O efeito de sinalização da intervenção conjunta dos Estados Unidos e do Japão no câmbio do iene é “muito mais impactante do que o próprio volume dos fluxos financeiros envolvidos”.
De acordo com informações do APP da Zhihong Finance, Gareth Berry, chefe de Estratégias de Câmbio e Juros do Macquarie, afirmou que o efeito sinal da intervenção conjunta entre os Estados Unidos e o Japão no câmbio do iene "é muito mais impactante do que o volume de fluxo de capitais em si". Berry escreveu em um relatório recente: "Estimamos que as autoridades norte-americanas venderam 500 milhões de dólares em euro/iene no dia 31 de julho." Ele apontou que "em termos de escala, isso é apenas uma gota no oceano se comparado à venda estimada de aproximadamente 85 bilhões de dólares em dólar/iene pelo Japão durante os dias 30 e 31 de julho".
Dado que os Estados Unidos aplicaram uma quantia relativamente limitada na intervenção do mês passado, isso significa que "ainda possuem munição suficiente".

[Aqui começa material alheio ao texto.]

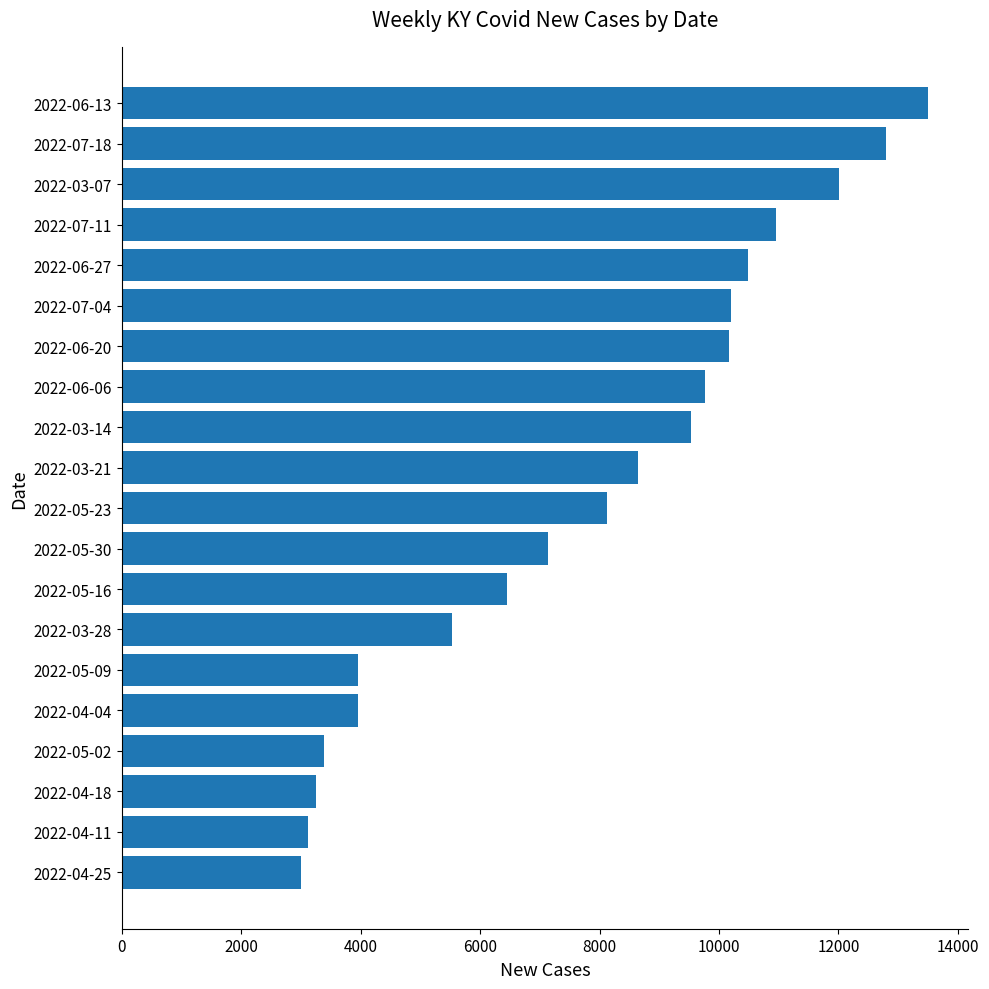

What is the difference between the second highest and second lowest values?

9681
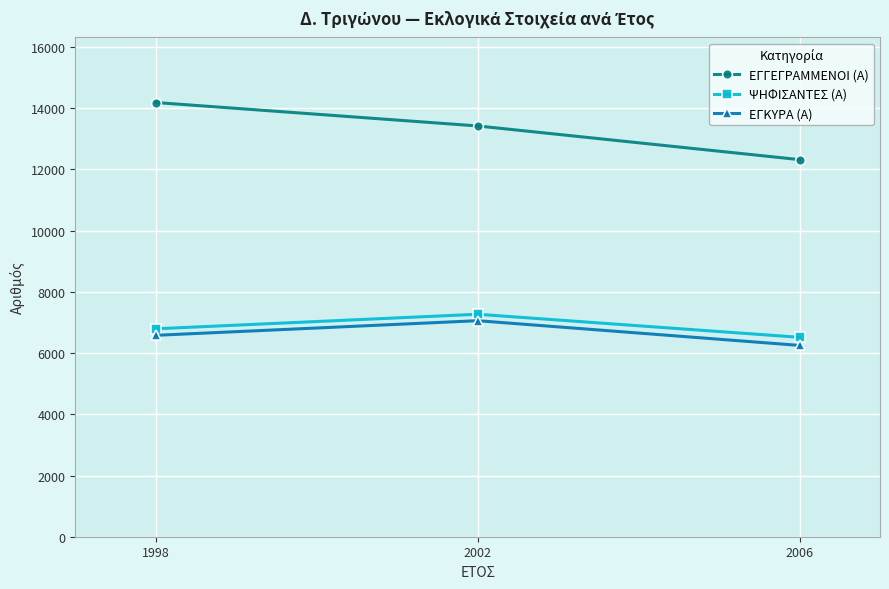

What is the sum of all ΕΓΚΥΡΑ (Α) values?

19888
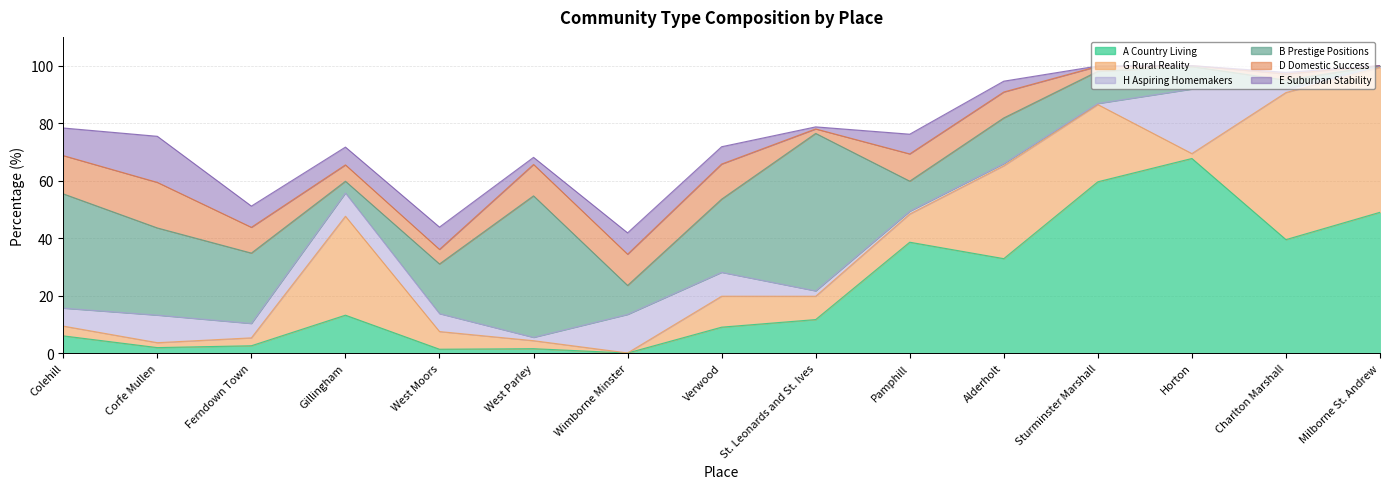

After their last crossing, which series has the higher values: H Aspiring Homemakers or A Country Living?

A Country Living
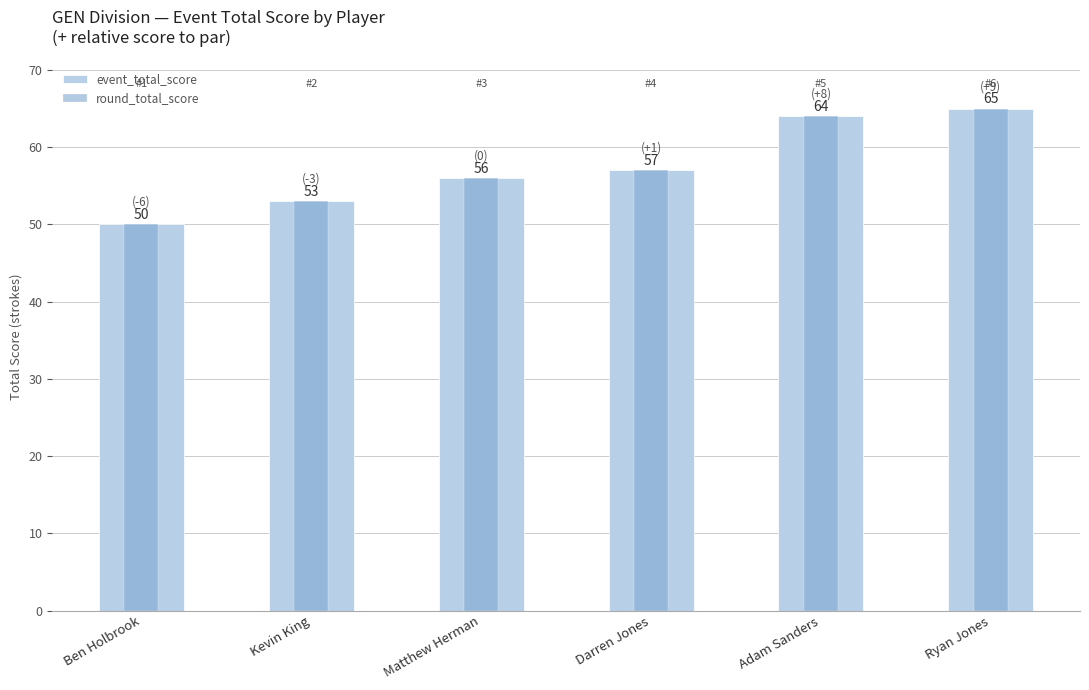

Reading left to right, list all the values displayed in this chart.

event_total_score: Ben Holbrook=50	Kevin King=53	Matthew Herman=56	Darren Jones=57	Adam Sanders=64	Ryan Jones=65
round_total_score: Ben Holbrook=50	Kevin King=53	Matthew Herman=56	Darren Jones=57	Adam Sanders=64	Ryan Jones=65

O relatório ainda destaca: "O Departamento do Tesouro dos EUA e o Federal Reserve, em conjunto, podem utilizar adicionalmente 2,59 bilhões de dólares em reservas denominadas em euros. Portanto, caso o iene volte a enfraquecer, eles têm total capacidade para realizar operações de escala semelhante diversas vezes no mercado euro/iene."

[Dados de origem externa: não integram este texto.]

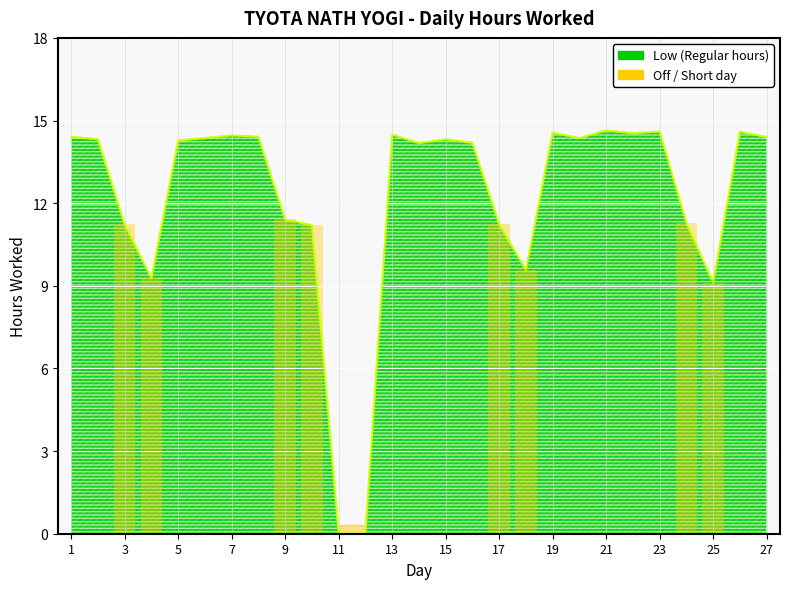

Reading left to right, list all the values displayed in this chart.

14.4	14.3	11.2	9.3	14.3	14.4	14.5	14.4	11.4	11.2	0.0	0.0	14.5	14.2	14.3	14.2	11.2	9.6	14.6	14.4	14.6	14.5	14.6	11.3	9.1	14.6	14.4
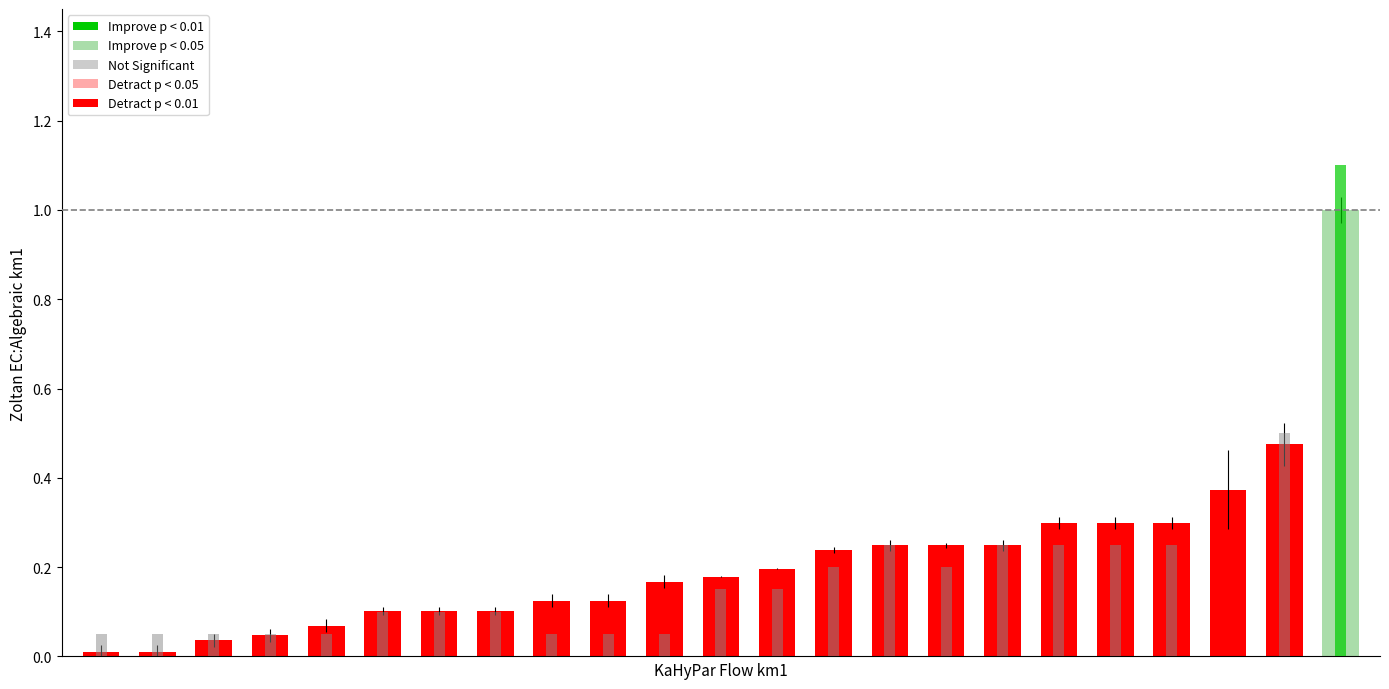

How many values are between 0 and 1?

22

Na teoria, caso os Estados Unidos passem a intervir diretamente no dólar/iene, sua munição disponível é praticamente ilimitada.

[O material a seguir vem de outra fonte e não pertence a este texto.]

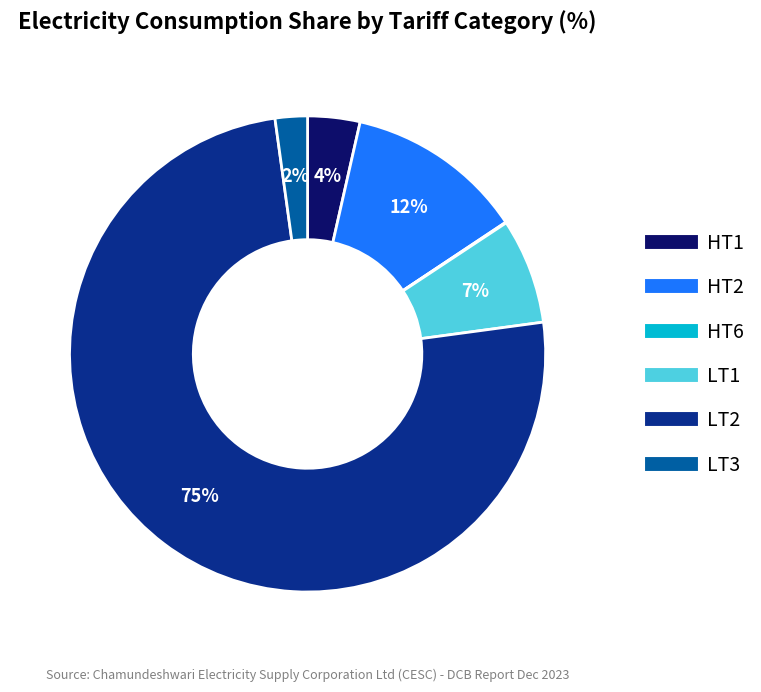

Between LT1 and LT3, which is larger?

LT1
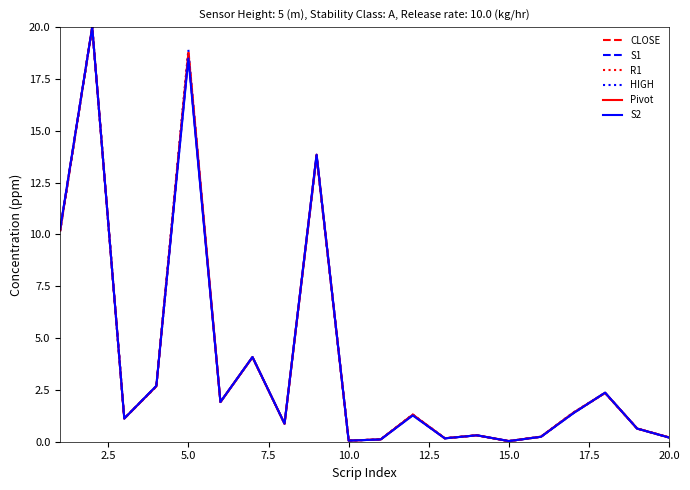

What is the greatest value displayed?

20.0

Esta ação marca a maior intervenção em dois dias já registrada — excetuando a intervenção do Japão após o desastre de Fukushima em outubro de 2011.
Atualmente, o câmbio do iene em relação ao dólar está em torno de 159,70, se aproximando novamente do patamar de 160 que os traders acompanham de perto. O mercado receia que atingir este nível possa desencadear uma intervenção do governo japonês para sustentar o iene. O iene devolveu praticamente todos os ganhos conquistados após a intervenção conjunta entre EUA e Japão no mês passado; o diferencial de juros entre os dois países e as preocupações com as perspectivas fiscais japonesas continuam pressionando a moeda.
Os swaps de índice overnight mostram que a probabilidade de o Banco do Japão aumentar os juros em setembro está em cerca de 80%. Ao mesmo tempo, o mercado passa a considerar uma possibilidade ainda mais agressiva: diante do iene persistentemente fraco e do rendimento elevado dos títulos, o Banco do Japão pode acelerar o ritmo do aperto monetário.
A mudança nas posições especulativas também confirma a mudança nas expectativas. Dados da CFTC dos EUA mostram que, na semana encerrada em 11 de agosto, o número total de contratos vendidos por fundos alavancados em iene caiu 6,5% para 59.526. No geral, desde que as autoridades dos dois países atuaram em conjunto para sustentar o iene no final de julho, os fundos hedge reduziram pela metade as posições vendidas em iene.